Ancak bu yetmeyebilir. Ortadoğu’da olaylar artık İnternet hızıyla gelişiyor. Üstelik rejimlerin (son günlerde Esad’ın yaptığı gibi) sert tepki vermesi, protestoları daha da kışkırtıyor.
Bu yüzden gösteriler sürerse Ankara bir süre sonra kendini Suriye’de zor bir seçimle karşı karşıya bulabilir: Demokrasi mi, Esad’la dostluk mu?
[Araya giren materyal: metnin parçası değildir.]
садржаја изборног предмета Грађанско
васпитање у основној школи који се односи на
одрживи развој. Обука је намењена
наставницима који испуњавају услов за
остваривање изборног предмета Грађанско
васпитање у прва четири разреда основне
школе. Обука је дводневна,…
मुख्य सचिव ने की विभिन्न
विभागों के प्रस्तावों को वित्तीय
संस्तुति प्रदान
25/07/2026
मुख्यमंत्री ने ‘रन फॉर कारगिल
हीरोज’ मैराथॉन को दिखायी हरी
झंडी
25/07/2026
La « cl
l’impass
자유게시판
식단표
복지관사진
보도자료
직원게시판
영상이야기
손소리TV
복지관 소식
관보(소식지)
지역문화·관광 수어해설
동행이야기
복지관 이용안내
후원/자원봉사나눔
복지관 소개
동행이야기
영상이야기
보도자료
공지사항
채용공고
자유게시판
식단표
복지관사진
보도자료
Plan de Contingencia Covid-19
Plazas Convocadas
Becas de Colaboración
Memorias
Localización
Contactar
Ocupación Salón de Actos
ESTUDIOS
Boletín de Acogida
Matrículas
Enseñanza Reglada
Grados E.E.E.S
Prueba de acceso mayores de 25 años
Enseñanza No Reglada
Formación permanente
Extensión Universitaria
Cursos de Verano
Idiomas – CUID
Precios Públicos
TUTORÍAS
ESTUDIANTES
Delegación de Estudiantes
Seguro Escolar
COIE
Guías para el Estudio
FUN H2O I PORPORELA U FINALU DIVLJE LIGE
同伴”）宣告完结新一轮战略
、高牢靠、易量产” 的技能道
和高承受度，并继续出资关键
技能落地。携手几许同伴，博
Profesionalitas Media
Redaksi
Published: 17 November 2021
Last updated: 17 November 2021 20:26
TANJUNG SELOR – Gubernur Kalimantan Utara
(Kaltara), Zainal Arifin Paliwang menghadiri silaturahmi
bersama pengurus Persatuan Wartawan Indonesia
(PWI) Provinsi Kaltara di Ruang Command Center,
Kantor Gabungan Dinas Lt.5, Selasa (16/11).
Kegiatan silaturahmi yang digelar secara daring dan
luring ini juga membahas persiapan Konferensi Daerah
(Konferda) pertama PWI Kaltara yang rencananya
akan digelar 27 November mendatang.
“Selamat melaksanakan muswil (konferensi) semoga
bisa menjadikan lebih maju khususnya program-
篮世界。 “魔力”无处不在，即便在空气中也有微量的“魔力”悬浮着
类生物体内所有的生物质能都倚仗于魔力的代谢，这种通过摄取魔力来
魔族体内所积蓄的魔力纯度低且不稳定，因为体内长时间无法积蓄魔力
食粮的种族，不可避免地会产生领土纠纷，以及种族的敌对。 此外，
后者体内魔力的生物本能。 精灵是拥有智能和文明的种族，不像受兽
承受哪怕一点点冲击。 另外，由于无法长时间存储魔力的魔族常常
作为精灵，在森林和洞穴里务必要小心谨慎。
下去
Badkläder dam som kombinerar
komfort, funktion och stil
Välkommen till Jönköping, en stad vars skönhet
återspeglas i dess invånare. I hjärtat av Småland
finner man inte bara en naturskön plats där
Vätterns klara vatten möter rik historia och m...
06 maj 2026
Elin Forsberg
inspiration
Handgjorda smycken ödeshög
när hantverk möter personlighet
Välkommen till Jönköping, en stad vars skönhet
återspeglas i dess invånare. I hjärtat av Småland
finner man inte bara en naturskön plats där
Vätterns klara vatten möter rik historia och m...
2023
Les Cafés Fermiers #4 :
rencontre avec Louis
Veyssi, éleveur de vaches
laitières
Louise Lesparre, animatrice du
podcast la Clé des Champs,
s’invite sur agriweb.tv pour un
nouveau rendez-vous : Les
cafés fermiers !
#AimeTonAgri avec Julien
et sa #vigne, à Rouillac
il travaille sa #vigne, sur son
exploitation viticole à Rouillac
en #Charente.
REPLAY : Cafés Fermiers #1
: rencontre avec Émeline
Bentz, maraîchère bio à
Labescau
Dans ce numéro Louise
ANKARA’NIN LİBYA MANEVRASI
Başbakan Tayyip Erdoğan’ın dün Cidde’de Libya lideri Kaddafi’ye yönelik sert ifadeleri, Ankara’nın artık 5 haftalık krizin ilk günlerindeki temkinli, tereddütlü, hatta bu yüzden kamu-oyunda “Kaddafi yanlısı” diye eleştirilen uslübunun çoktan geride kaldığının habercisiydi.
Erdoğan daha haftalar önce Libya’da dış müdahaleye karşı olduğunu “Ne işi var NATO’nun Libya’da” sözleriyle tüm dünyaya ilan etmişti. Oysa dün akşam Dışişleri konutunda Ahmet Davutoğlu liderliğinde yapılan toplantıda, Genelkurmay İkinci Başkanı, MİT Müsteşarı, Dışişleri Müsteşarı ve askeri uzmanlar, Türkiye’nin NATO’dan gelen savaş planlarının neresinde olabileceğine karar vermeye çalışıyordu.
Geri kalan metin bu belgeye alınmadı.